Look out for me on SBS World News Tonight after 7pm
Look out for me on SBS World News Tonight 7pm ish. Here are some rought points which may be mentioned FYI
The Aussie share market has slumped today, following a weak lead from overseas. Can you talk us through those drivers?
In two words: ‘Growth Concerns’. The Aussie market followed the US market lower because, firstly, US construction data was weaker than expected. Secondly, manufacturing didn’t grow as quickly as anticipated. Thirdly, Nvidia's growth is being questioned again after it was hit by a subpoena from the US DOJ on antitrust allegations for being the dominant AI computing provider. It seems everything happens in threes.
With that in mind, September is historically the worst month of the year for US shares, and its a bad month for Aussie shares too. But the good news is that the following three months—October, November, and December—are traditionally the best time of year for share market returns.
GDP came in today, largely in line with expectations, though those annual figures are a bit higher. What was your take?
Yes, the Australian economy grew stronger than expected, and the prior GDP was revised up to 1.3% YoY. We’ve seen 11 quarters of growth, but growth is slowing. If you take out CPI of 3.8%, you're left with no growth. We also had weaker-than-expected data from China today, so investors will be playing defense.
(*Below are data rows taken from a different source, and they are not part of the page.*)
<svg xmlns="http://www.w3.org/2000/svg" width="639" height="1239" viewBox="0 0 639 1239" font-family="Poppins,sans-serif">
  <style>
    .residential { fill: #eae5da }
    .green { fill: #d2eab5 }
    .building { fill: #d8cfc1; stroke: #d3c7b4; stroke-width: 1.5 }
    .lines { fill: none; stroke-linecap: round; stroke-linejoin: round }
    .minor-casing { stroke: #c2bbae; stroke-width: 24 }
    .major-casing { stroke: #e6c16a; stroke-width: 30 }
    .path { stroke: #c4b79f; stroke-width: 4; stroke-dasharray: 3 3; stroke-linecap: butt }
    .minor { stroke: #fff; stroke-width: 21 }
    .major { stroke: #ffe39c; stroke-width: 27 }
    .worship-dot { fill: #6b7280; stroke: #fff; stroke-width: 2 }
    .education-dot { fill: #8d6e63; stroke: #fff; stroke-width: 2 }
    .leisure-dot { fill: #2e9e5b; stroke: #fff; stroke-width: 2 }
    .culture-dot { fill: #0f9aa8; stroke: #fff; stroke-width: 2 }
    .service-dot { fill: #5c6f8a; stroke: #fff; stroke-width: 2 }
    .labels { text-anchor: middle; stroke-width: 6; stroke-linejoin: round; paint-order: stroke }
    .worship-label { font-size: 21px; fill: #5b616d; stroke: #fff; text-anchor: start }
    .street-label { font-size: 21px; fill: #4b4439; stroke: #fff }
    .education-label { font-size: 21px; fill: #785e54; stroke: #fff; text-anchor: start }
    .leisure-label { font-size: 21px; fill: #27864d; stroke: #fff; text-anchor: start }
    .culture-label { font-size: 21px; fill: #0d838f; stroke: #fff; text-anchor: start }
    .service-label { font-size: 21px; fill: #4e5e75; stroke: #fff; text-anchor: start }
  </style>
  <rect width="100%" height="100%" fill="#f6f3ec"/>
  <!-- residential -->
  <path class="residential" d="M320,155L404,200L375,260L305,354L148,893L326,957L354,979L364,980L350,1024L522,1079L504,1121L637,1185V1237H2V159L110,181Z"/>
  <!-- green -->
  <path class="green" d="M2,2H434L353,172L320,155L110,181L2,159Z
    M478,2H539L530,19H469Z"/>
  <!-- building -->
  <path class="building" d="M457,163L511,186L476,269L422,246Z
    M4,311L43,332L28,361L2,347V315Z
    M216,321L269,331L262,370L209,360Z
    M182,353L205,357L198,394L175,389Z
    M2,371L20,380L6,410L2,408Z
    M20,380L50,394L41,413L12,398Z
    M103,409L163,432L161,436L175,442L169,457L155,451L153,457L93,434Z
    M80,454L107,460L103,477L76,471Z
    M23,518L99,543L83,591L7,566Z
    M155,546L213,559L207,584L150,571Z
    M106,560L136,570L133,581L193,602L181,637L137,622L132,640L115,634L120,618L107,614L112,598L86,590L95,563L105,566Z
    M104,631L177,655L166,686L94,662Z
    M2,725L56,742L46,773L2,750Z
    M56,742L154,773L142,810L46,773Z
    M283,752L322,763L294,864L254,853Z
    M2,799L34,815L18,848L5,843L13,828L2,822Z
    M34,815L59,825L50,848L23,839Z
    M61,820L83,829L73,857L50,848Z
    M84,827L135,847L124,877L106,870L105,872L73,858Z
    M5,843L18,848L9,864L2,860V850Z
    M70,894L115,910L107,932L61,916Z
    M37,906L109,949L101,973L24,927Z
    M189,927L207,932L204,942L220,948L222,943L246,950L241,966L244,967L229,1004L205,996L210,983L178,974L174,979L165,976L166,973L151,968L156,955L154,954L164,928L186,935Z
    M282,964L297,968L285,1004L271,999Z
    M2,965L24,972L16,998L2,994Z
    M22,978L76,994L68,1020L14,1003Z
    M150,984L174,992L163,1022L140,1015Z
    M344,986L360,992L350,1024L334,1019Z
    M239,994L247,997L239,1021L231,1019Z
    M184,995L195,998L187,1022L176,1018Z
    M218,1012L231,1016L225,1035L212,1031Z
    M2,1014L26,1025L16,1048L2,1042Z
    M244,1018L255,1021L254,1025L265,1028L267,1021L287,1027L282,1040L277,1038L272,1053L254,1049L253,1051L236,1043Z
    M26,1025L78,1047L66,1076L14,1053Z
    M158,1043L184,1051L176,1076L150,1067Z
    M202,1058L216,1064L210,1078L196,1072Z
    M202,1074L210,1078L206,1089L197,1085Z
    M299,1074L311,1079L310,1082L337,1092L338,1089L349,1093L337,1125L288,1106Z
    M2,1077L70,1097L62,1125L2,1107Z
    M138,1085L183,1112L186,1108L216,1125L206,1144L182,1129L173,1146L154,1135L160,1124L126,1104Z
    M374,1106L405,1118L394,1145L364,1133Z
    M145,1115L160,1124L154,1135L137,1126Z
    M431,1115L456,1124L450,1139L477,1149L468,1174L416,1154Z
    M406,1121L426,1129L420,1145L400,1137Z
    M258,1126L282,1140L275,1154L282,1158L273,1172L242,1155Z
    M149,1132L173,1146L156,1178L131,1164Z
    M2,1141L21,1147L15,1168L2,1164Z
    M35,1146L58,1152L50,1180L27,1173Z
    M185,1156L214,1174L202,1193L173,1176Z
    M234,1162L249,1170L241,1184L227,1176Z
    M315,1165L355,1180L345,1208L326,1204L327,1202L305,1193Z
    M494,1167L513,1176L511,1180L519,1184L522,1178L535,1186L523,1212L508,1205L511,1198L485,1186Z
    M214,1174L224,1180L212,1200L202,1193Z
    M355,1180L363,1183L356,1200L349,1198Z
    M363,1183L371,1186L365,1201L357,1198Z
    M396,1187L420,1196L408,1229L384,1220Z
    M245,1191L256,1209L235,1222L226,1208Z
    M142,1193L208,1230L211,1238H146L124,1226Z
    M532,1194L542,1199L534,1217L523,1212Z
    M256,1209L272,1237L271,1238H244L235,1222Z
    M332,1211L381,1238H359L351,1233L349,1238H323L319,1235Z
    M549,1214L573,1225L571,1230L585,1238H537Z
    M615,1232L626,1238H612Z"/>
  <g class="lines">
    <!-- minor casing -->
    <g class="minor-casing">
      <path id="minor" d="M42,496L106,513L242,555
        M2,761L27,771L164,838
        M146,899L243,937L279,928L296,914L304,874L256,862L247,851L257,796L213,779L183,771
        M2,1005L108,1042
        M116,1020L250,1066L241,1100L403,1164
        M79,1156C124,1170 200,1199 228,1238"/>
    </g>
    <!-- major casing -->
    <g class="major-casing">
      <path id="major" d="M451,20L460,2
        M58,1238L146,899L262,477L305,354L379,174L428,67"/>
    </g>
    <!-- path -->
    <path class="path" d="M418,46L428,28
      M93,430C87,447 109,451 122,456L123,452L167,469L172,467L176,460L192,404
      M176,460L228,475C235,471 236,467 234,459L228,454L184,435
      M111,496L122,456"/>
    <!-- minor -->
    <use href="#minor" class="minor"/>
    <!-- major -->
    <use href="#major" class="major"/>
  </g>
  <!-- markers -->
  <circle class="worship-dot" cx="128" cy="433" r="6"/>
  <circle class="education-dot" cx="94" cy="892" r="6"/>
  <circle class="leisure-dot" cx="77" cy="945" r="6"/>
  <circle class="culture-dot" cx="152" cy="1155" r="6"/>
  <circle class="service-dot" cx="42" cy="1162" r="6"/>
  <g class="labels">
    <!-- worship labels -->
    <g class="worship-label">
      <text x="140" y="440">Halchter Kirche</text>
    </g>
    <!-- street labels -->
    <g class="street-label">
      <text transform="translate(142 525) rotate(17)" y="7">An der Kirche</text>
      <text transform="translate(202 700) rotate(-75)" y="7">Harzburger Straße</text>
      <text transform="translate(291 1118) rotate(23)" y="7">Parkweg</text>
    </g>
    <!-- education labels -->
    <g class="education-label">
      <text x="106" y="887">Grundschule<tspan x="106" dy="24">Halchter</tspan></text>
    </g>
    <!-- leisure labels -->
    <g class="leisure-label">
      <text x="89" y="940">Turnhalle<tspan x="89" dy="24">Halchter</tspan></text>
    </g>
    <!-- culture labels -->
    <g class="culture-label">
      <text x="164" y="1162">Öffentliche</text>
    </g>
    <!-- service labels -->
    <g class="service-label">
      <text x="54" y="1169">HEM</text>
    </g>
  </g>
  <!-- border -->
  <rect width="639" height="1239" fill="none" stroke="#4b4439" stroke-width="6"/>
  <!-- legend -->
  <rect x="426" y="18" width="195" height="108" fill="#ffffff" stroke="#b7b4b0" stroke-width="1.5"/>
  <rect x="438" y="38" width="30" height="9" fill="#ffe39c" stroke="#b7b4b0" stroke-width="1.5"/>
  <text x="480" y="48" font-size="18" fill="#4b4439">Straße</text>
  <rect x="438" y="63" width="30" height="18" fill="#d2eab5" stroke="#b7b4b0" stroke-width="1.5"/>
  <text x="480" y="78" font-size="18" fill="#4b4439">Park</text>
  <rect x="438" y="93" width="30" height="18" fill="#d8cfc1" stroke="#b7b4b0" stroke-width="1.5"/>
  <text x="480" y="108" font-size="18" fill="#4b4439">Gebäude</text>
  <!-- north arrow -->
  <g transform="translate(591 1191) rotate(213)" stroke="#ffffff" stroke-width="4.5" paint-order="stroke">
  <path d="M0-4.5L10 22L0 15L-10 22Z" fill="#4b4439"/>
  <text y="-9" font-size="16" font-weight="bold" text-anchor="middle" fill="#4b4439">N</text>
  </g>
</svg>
The RBA is concerned about CPI. Cash rate futures have not fully priced in a single cut at an RBA meeting, but the market sees a probability of the RBA cutting rates by 1% over the next 11 months.
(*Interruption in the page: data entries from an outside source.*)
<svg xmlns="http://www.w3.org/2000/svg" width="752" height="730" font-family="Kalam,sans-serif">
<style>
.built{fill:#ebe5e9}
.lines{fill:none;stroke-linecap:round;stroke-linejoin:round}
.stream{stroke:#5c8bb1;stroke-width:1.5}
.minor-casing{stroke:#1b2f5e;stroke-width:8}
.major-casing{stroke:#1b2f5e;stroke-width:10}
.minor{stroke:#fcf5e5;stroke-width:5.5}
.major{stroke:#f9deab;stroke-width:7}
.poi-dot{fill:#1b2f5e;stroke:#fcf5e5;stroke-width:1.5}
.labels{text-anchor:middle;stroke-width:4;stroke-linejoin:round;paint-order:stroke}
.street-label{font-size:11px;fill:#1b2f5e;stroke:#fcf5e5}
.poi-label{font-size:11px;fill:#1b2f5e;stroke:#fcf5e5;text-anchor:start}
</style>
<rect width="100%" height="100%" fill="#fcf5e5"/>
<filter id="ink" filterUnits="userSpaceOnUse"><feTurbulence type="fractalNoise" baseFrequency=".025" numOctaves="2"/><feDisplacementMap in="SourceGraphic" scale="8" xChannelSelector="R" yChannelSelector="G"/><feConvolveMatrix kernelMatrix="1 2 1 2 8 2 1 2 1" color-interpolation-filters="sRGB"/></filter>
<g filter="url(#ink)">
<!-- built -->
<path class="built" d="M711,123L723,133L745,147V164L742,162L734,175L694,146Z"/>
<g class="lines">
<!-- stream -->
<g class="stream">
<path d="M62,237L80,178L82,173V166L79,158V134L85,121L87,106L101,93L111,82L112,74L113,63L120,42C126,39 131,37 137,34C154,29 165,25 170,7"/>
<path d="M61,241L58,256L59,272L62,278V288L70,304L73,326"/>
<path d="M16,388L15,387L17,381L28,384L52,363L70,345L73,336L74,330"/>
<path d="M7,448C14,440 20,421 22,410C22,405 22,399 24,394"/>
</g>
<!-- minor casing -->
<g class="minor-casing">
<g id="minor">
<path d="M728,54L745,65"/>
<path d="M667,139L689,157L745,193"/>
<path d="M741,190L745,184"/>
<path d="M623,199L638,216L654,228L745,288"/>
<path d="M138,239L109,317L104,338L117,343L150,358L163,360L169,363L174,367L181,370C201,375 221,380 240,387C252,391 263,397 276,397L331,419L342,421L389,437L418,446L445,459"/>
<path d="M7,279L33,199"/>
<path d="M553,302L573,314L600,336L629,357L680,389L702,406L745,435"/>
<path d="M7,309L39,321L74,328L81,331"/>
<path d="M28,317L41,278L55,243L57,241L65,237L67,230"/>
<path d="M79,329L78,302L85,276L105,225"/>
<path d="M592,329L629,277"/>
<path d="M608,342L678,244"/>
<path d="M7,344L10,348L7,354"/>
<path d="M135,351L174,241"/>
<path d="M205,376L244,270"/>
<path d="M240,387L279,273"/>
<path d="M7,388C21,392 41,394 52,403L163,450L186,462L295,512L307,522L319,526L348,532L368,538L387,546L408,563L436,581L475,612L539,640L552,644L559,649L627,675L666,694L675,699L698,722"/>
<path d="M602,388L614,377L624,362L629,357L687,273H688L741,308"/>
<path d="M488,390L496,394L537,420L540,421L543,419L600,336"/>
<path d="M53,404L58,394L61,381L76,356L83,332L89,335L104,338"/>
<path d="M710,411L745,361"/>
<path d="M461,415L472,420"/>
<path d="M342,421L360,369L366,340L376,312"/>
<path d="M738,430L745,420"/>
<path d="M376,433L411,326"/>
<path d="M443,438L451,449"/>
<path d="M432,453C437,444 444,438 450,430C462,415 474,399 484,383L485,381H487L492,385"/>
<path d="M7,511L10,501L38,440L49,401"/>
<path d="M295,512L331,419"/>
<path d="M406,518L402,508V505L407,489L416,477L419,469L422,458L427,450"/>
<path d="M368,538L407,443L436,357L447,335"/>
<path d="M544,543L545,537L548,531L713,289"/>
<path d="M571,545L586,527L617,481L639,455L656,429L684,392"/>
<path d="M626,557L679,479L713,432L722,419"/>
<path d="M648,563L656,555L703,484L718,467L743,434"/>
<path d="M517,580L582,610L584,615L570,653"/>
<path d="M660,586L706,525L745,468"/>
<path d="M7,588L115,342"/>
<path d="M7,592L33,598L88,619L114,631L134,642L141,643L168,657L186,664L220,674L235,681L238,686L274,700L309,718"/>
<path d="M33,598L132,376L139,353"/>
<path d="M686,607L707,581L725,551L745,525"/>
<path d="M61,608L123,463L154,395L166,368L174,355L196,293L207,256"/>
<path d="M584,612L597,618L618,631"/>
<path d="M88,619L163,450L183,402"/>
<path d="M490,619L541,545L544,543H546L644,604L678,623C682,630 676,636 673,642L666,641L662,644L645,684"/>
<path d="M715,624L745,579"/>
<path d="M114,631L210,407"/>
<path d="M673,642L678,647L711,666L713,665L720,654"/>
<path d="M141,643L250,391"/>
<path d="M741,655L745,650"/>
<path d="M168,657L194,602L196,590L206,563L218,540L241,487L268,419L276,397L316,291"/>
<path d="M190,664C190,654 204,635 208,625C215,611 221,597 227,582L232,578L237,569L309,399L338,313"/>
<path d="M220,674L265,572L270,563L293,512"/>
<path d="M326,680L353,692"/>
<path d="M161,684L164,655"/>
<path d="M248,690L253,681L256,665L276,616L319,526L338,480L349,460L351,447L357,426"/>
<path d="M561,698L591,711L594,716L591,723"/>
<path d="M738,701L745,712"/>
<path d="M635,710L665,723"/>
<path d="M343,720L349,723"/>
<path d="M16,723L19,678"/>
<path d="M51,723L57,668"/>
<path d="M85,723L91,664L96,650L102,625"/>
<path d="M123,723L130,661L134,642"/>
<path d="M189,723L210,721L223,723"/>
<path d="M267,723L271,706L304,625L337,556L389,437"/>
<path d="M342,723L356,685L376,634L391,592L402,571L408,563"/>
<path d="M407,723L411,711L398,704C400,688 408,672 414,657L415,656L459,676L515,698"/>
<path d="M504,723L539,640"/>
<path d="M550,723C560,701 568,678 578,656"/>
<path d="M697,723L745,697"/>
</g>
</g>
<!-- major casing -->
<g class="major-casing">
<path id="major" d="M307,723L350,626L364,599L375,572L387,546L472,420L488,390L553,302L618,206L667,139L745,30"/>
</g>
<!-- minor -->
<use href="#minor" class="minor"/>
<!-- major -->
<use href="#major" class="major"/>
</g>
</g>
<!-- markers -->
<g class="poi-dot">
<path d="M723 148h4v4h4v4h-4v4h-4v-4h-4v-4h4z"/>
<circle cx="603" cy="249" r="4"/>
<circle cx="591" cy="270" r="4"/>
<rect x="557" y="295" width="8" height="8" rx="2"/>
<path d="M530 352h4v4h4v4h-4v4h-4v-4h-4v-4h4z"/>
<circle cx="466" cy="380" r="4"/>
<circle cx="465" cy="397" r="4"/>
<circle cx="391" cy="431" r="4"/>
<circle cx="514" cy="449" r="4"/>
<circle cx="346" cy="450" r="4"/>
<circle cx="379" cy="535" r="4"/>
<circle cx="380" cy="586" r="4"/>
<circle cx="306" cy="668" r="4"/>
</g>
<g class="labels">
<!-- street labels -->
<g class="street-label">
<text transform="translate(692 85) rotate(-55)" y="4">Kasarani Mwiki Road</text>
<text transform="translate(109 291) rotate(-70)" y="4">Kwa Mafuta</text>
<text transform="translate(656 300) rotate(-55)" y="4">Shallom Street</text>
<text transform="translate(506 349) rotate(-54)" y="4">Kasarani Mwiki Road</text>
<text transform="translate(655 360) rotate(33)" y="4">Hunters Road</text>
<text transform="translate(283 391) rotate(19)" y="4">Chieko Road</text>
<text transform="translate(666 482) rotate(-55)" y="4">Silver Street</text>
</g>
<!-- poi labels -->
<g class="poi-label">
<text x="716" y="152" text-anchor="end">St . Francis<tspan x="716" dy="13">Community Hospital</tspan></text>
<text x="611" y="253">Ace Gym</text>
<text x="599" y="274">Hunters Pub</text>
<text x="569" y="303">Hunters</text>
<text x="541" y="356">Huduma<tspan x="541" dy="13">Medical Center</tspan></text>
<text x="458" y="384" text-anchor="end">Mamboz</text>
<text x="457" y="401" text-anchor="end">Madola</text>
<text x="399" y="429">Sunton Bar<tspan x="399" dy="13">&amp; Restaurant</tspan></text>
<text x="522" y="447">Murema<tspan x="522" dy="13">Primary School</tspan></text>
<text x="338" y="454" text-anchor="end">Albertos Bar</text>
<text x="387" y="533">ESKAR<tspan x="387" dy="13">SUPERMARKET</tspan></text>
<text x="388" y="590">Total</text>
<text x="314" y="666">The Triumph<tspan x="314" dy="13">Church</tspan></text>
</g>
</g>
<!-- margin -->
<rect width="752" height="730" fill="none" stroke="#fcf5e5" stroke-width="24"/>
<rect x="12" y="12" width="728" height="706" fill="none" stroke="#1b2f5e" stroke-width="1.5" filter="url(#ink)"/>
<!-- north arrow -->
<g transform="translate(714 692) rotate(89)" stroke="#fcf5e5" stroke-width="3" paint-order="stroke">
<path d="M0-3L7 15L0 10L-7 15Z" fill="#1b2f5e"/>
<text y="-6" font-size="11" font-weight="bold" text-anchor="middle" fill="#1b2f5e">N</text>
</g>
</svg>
Any corporate news piquing your interest?
The benchmark or indices creators, S&P Dow Jones Indices, are due to release their rebalance of who will be in or out of the ASX200 and the ASX300.
Where are the opportunities for investors?
Firstly, there are dip-buying opportunities ahead for patient, long-term investors. September is historically the worst month of the year for US shares, and it's a bad month for Aussie shares too. But the good news is that the following three months—October, November, December—are traditionally the best time of year for share market returns.
Secondly, with slower GDP and rising prices, it's time to play defense. Consider utilities, staples, and healthcare. Price pressures are starting to creep up in soft commodities too, showing that staples can present investment opportunities. For example, wheat is up 4.5% in five days—meaning we can expect higher chicken prices since wheat accounts for 60% of the cost of raising a chicken. Live cattle prices are also on the rise, up almost 2% in five days. For investors, this means keeping an eye on companies like Elders, Australian Agricultural Co., and Inghams.